In your answer, give each entry again exactly as it appears.

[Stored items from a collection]
——
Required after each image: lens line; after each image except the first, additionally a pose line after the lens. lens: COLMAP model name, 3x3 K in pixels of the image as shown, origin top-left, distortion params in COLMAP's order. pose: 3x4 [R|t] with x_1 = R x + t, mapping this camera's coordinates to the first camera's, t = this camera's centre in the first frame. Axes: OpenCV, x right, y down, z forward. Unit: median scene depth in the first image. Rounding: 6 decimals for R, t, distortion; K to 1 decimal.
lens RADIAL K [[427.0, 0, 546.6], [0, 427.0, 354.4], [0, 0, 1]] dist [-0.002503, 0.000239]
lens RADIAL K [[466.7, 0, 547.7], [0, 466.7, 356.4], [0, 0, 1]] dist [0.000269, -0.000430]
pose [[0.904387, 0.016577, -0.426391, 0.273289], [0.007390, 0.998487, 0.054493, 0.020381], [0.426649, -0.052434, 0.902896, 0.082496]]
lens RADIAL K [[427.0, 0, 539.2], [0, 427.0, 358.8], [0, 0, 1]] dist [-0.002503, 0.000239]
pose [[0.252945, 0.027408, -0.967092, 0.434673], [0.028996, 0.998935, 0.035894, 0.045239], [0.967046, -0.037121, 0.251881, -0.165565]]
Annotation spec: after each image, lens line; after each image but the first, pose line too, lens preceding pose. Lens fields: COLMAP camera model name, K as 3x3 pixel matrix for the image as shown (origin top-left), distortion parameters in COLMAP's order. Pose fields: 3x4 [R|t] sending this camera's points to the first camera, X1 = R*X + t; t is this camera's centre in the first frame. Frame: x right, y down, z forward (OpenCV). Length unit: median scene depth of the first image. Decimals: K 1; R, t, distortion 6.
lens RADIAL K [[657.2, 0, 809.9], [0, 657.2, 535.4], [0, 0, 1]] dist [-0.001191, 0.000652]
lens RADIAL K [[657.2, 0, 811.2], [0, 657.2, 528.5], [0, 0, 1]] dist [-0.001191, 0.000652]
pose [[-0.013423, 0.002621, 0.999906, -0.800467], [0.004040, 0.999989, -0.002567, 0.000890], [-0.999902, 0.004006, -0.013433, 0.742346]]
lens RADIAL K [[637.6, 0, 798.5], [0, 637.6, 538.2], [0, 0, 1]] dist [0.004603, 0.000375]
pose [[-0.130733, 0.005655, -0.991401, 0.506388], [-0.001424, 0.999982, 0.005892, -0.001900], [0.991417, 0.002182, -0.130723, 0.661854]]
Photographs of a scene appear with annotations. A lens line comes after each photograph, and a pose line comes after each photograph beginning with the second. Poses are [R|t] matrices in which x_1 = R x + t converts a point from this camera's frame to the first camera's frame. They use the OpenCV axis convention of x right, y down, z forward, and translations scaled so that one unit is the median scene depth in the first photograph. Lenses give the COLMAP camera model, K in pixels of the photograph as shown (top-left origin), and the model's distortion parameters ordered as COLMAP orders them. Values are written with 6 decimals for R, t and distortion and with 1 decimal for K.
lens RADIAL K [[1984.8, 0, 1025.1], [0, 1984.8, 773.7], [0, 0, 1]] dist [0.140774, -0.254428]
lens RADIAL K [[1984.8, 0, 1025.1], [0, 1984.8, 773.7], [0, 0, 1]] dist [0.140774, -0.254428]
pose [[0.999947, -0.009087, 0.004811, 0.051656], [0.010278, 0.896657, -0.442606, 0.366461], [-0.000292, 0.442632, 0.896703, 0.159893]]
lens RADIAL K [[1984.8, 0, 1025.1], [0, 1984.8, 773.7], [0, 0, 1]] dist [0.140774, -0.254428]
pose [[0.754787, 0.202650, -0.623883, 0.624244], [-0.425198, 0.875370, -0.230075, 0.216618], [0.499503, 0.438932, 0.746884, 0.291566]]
——
YOUR RESPONSE ▸
Required after each image: lens line; after each image except the first, additionally a pose line after the lens. lens: COLMAP model name, 3x3 K in pixels of the image as shown, origin top-left, distortion params in COLMAP's order. pose: 3x4 [R|t] with x_1 = R x + t, mapping this camera's coordinates to the first camera's, t = this camera's centre in the first frame. Axes: OpenCV, x right, y down, z forward. Unit: median scene depth in the first image. Rounding: 6 decimals for R, t, distortion; K to 1 decimal.
lens RADIAL K [[427.0, 0, 546.6], [0, 427.0, 354.4], [0, 0, 1]] dist [-0.002503, 0.000239]
lens RADIAL K [[466.7, 0, 547.7], [0, 466.7, 356.4], [0, 0, 1]] dist [0.000269, -0.000430]
pose [[0.904387, 0.016577, -0.426391, 0.273289], [0.007390, 0.998487, 0.054493, 0.020381], [0.426649, -0.052434, 0.902896, 0.082496]]
lens RADIAL K [[427.0, 0, 539.2], [0, 427.0, 358.8], [0, 0, 1]] dist [-0.002503, 0.000239]
pose [[0.252945, 0.027408, -0.967092, 0.434673], [0.028996, 0.998935, 0.035894, 0.045239], [0.967046, -0.037121, 0.251881, -0.165565]]
Annotation spec: after each image, lens line; after each image but the first, pose line too, lens preceding pose. Lens fields: COLMAP camera model name, K as 3x3 pixel matrix for the image as shown (origin top-left), distortion parameters in COLMAP's order. Pose fields: 3x4 [R|t] sending this camera's points to the first camera, X1 = R*X + t; t is this camera's centre in the first frame. Frame: x right, y down, z forward (OpenCV). Length unit: median scene depth of the first image. Decimals: K 1; R, t, distortion 6.
lens RADIAL K [[657.2, 0, 809.9], [0, 657.2, 535.4], [0, 0, 1]] dist [-0.001191, 0.000652]
lens RADIAL K [[657.2, 0, 811.2], [0, 657.2, 528.5], [0, 0, 1]] dist [-0.001191, 0.000652]
pose [[-0.013423, 0.002621, 0.999906, -0.800467], [0.004040, 0.999989, -0.002567, 0.000890], [-0.999902, 0.004006, -0.013433, 0.742346]]
lens RADIAL K [[637.6, 0, 798.5], [0, 637.6, 538.2], [0, 0, 1]] dist [0.004603, 0.000375]
pose [[-0.130733, 0.005655, -0.991401, 0.506388], [-0.001424, 0.999982, 0.005892, -0.001900], [0.991417, 0.002182, -0.130723, 0.661854]]
Photographs of a scene appear with annotations. A lens line comes after each photograph, and a pose line comes after each photograph beginning with the second. Poses are [R|t] matrices in which x_1 = R x + t converts a point from this camera's frame to the first camera's frame. They use the OpenCV axis convention of x right, y down, z forward, and translations scaled so that one unit is the median scene depth in the first photograph. Lenses give the COLMAP camera model, K in pixels of the photograph as shown (top-left origin), and the model's distortion parameters ordered as COLMAP orders them. Values are written with 6 decimals for R, t and distortion and with 1 decimal for K.
lens RADIAL K [[1984.8, 0, 1025.1], [0, 1984.8, 773.7], [0, 0, 1]] dist [0.140774, -0.254428]
lens RADIAL K [[1984.8, 0, 1025.1], [0, 1984.8, 773.7], [0, 0, 1]] dist [0.140774, -0.254428]
pose [[0.999947, -0.009087, 0.004811, 0.051656], [0.010278, 0.896657, -0.442606, 0.366461], [-0.000292, 0.442632, 0.896703, 0.159893]]
lens RADIAL K [[1984.8, 0, 1025.1], [0, 1984.8, 773.7], [0, 0, 1]] dist [0.140774, -0.254428]
pose [[0.754787, 0.202650, -0.623883, 0.624244], [-0.425198, 0.875370, -0.230075, 0.216618], [0.499503, 0.438932, 0.746884, 0.291566]]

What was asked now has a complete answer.